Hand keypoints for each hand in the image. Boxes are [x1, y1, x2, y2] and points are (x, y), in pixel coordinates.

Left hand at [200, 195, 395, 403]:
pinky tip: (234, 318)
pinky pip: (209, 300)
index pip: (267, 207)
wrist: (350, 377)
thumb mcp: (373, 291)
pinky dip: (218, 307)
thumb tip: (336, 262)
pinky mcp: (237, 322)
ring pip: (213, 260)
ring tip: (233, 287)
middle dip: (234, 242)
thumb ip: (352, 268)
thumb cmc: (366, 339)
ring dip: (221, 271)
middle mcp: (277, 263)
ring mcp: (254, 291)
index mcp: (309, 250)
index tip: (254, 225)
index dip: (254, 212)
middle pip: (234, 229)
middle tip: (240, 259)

> [YOUR GOAL] Going back over the entries above, copy word for word every line from the one that has "Left hand at" on through the one that has "middle dip: (234, 242)".

> [SOLUTION]
Left hand at [200, 195, 395, 403]:
pinky tip: (234, 318)
pinky pip: (209, 300)
index pip: (267, 207)
wrist: (350, 377)
thumb mcp: (373, 291)
pinky dip: (218, 307)
thumb tip: (336, 262)
pinky mcp: (237, 322)
ring pip: (213, 260)
ring tip: (233, 287)
middle dip: (234, 242)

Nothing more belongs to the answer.